Exercise objective: Give back every record below word for word, with the pictures omitted.

(Input data Opens)

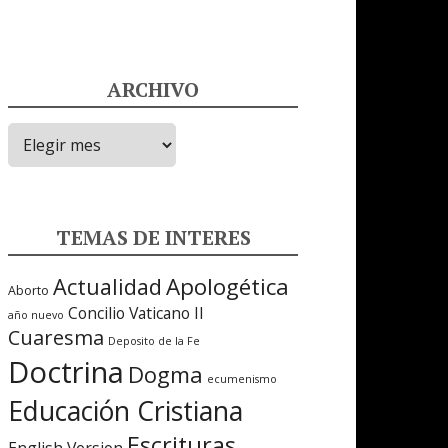
ARCHIVO
ARCHIVO
TEMAS DE INTERES
Apologética
Actualidad
Aborto
Concilio Vaticano II
año nuevo
Cuaresma
Deposito de la Fe
Doctrina
Dogma
ecumenismo
Educación Cristiana
Escrituras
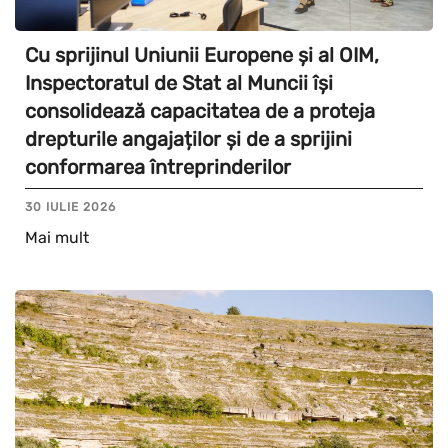
Cu sprijinul Uniunii Europene și al OIM,
Inspectoratul de Stat al Muncii își
consolidează capacitatea de a proteja
drepturile angajaților și de a sprijini
conformarea întreprinderilor
30 IULIE 2026
Mai mult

(Input data Closes)

Exercise result:
ARCHIVO
ARCHIVO
TEMAS DE INTERES
Apologética
Actualidad
Aborto
Concilio Vaticano II
año nuevo
Cuaresma
Deposito de la Fe
Doctrina
Dogma
ecumenismo
Educación Cristiana
Escrituras
Cu sprijinul Uniunii Europene și al OIM,
Inspectoratul de Stat al Muncii își
consolidează capacitatea de a proteja
drepturile angajaților și de a sprijini
conformarea întreprinderilor
30 IULIE 2026
Mai mult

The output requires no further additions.